WHY CAN’T I SPEAK MY MOTHER TONGUE?
“When you move away from home, if you’re not being exposed to the language, you can easily lose it,” Rusere said.
African languages are grouped in four distinguishable categories by shared linguistic characteristics: Afro-Asiatic, spoken in northern Africa, Nilo-Saharan, in central and eastern Africa, Niger-Congo, in central and southern Africa and Khoisan, in the western part of southern Africa. The Niger-Congo is the biggest lingustic group, encompassing more than 1,000 languages.
In Montreal, there are 2,995 people that speak a Niger-Congo language—almost a thousand more people than those who speak Hebrew. The latter, though, is far better represented in Montreal, with many schools and synagogues offering language classes.

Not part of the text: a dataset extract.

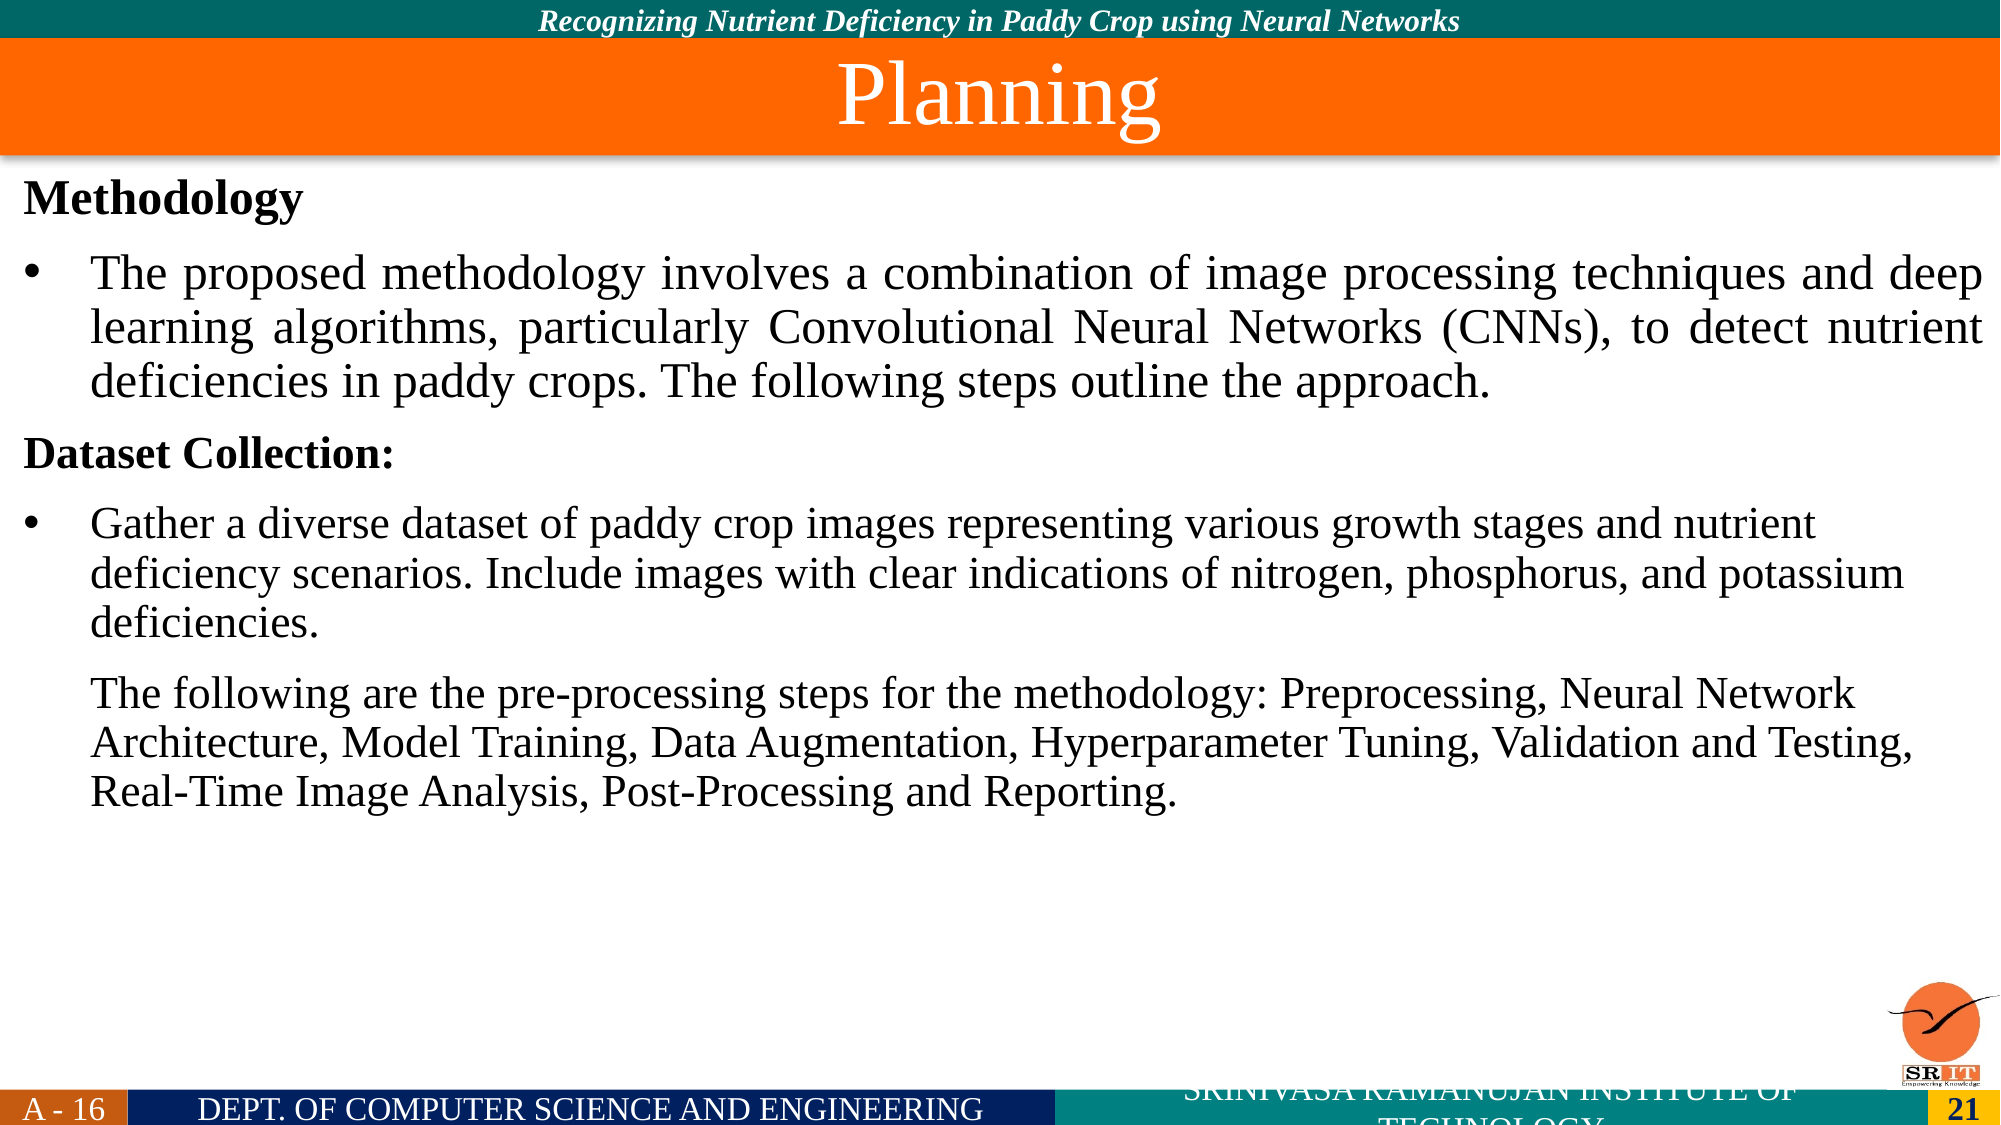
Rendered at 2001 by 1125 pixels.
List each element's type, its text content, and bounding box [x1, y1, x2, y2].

title Planning [0, 38, 2000, 156]
list Methodology The proposed methodology involves a combination of image processing techniques and deep learning algorithms, particularly Convolutional Neural Networks (CNNs), to detect nutrient deficiencies in paddy crops. The following steps outline the approach. Dataset Collection: Gather a diverse dataset of paddy crop images representing various growth stages and nutrient deficiency scenarios. Include images with clear indications of nitrogen, phosphorus, and potassium deficiencies. The following are the pre-processing steps for the methodology: Preprocessing, Neural Network Architecture, Model Training, Data Augmentation, Hyperparameter Tuning, Validation and Testing, Real-Time Image Analysis, Post-Processing and Reporting. [0, 164, 2000, 1090]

ELA Jambo is the only language school in Quebec that teaches African languages, offering seven in total: Swahili, Wolof, Bambara, Lingala, Tshibula, Yemba and Kikongo.
The school opened in September 2012 and its mission is to promote African languages, with an eye on preserving the languages, said Guy-Serge Luboya, founder and director of ELA Jambo and Lingala professor.
“A language has to be spoken to be preserved,” he said.
Luboya founded the school after noting the number of Africans that don’t speak their mother tongue.